Русь деревенская - страница 4



Два сундука и матрас Александры собрались грузить на реквизированную телегу. Илья Иванович подошёл к комиссару, сказал:

– Это до́черино прида́но, не с нашего хозяйства. Она отделилась от мужа, это увезла с собой.

Кожаный недовольно махнул рукой, сундуки поставили у стены. И без них работы у гостей было невпроворо́т. Всё, что вы́ковали за годы труда хозяева-кузнецы, изла́дили мастеровитый столяр Илья Иванович и смекалистый механик Егор Ильич, выткали, сшили, вышили и связали долгими зимами Авдотья и свекровь её, Надёжа, что вырастили в поле и огороде, отправлялось теперь новоявленному хозяину – колхозу. Хомуты́ и огло́бли, серпы́ и подковы, столы и грабли с лопатами, сапоги и рубахи, тулупы и пимы́, шали и штуки полотна, юбки и кофты, полотенца и вёдра, горшки и ла́дки, утюги и коромы́сла, хлеб, пшено и сено, даже морковь прошлогоднюю выгребли.

Последними из избы вынесли большие часы с боем, отмерявшие в этом доме время, почитай, пяти коле́нам. Егор эти часы всё время держал в порядке, чистил, настраивал, смазывал.

Потребовали ключи от кладово́й. «Работники» припоте́ли, таскали уже не так спо́ро. Четыре телеги и скот уже отправились от дома, только Серко́ оставался привязанным к огороду, бил копытами, ворчал и недовольно мотал головой. Кладовая пустела на глазах.

– А это что? – спросил предводитель, пиная ногой дверь малу́хи.

– Там дочь живёт, её там хозяйство, – снова сказал Илья.

– Чё-то у тебя, Илья Иванович, всё до́черино, чё ни возьми, – встрял Федя.

Товарищи шва́рили по другому, по третьему кругу в пустых уже амбаре, избе, приго́не. Егор обнимал мать, отец прямо и, вроде бы, спокойно стоял, глядя на гибнущий дом. Всхлипывания Марии перешли в завывание, она пыталась хватать и удерживать то одно, то другое. Её втолкнули в кладовую и закрыли там.

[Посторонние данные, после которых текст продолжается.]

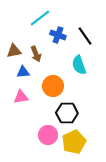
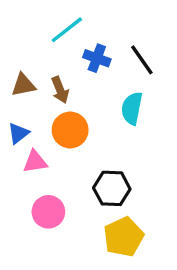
cyan semicircle: (79, 65) -> (132, 108), turned 30
blue triangle: (23, 72) -> (18, 133), moved, turned -32
orange circle: (53, 86) -> (70, 130), moved
pink circle: (48, 135) -> (48, 212), moved

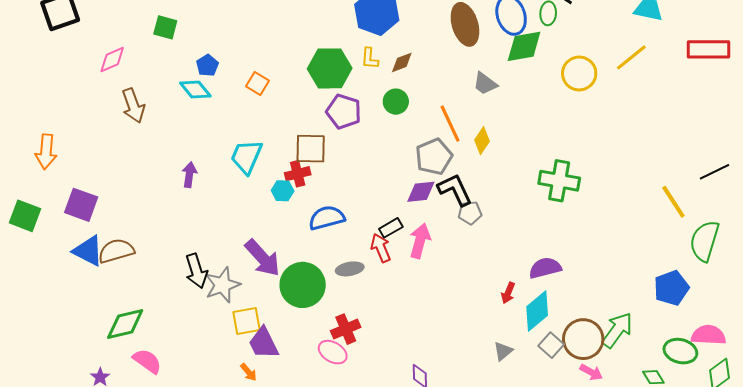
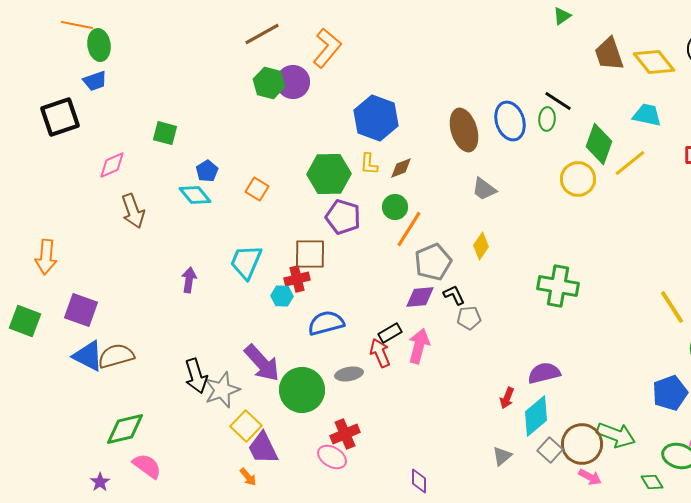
green diamond: (524, 46) -> (599, 144), moved, turned -60
orange line: (450, 124) -> (409, 229), moved, turned 57
black L-shape: (455, 190) -> (454, 295), size x0.6
yellow square: (246, 321) -> (246, 426), turned -36
green arrow: (617, 330) -> (616, 435), turned 75

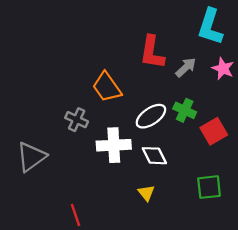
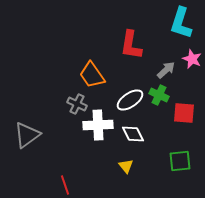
gray arrow: (186, 67) -> (166, 70), moved
gray cross: (77, 120) -> (77, 104), moved
red square: (214, 131) -> (184, 113), turned 35

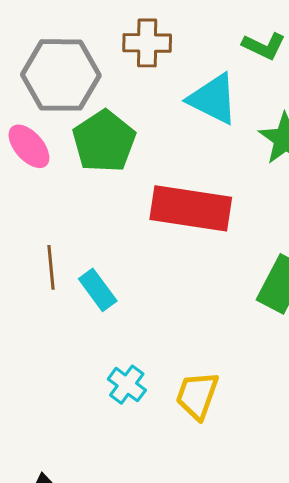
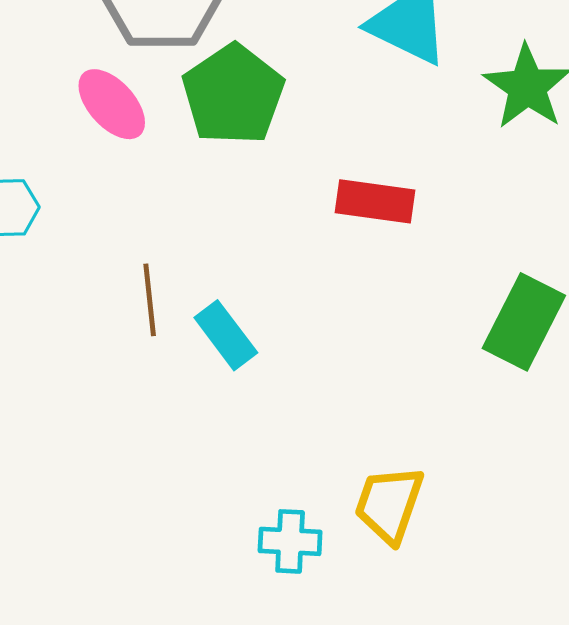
red rectangle: (191, 208) -> (375, 201), size x0.6
cyan cross: (127, 385) -> (290, 541), moved, turned -33

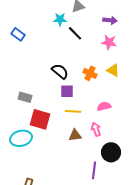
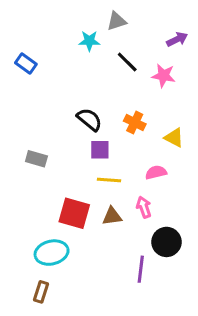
purple arrow: (110, 20) -> (177, 39), moved, turned -32
black line: (75, 33) -> (127, 62), moved
yellow triangle: (113, 70) -> (174, 138), moved
red square: (40, 119) -> (74, 213), moved
cyan ellipse: (21, 138) -> (52, 253), moved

Александра молча и неподвижно, скрестив руки, смотрела на хозяйничающих пришельцев. Никто бы не догадался, о чём она думает. А она вспомнила, как в детстве плакала оттого, что мама унесла куда-то котят. Такие хорошие, а мама унесла. Как же жить-то без котят? И Авдотья ей сказала тогда: «Вот беда – котята! Вырастешь, узнаешь, какое горе-то бывает. Токо не дай Бог!» А Санке думалось: «Какое же может быть горе больше, чем потерять котят?» Гнев кипел у неё в груди. Кожаный обратил внимание на фигуру, которая всё это время молчаливо стояла, как изваяние, и наткнулся на горящий взгляд.

– Ух ты, какие глаза! Огонь. Жанна Д»Арк! – ухмыльнулся он.

Разомкнув, наконец, плотно стиснутые губы, женщина сказала:

– Александра я.

Супротивник снова ухмыльнулся:

– Защитница, стало быть. Я запомню.

– Запомни.

– Думаешь, от зайца ушла и от волка ушла? Давай, открывай своё хозяйство! Шутить с нами надумала? Открывай, говорю, свою конуру! Сама по себе она, видите ли!

– Не имеешь права. Я ни отцова, ни му́жнина. Твоя власть разрешила отделяться. Или ты сам по себе власть?

Кожаный стиснул челюсти, повёл взглядом по двору – на чём бы зло сорвать. Увидел в открытых сенцах малухи большой старый ларь, в котором лежали вытканные в эту зиму новые половики. Рявкнул:

– Это что?!

– Моё это.

– Было! Было твоё! Шевелись, выноси!

Александра медленно повернулась и пошла к сеням, стройная, спокойная. Товарищ глядел вслед, скрипя скулами, поневоле любуясь ею, раздумывая, что сделать – арестовать её за сопротивление властям или жениться на ней. А она думала, что вот сейчас он выстрелит ей в спину. Дойдя до ларя, женщина открыла его, достала стену половиков, и, взявшись за край, катнула под ноги кожаному. Разноцветная, полосатая дорожка пересекла двор. Следующая, с выкладны́м узором-«ёлочкой» взлетела и улеглась рядом. Третью у неё перехватили, но от столкновения и борьбы она тоже выскользнула и наполовину раскатилась.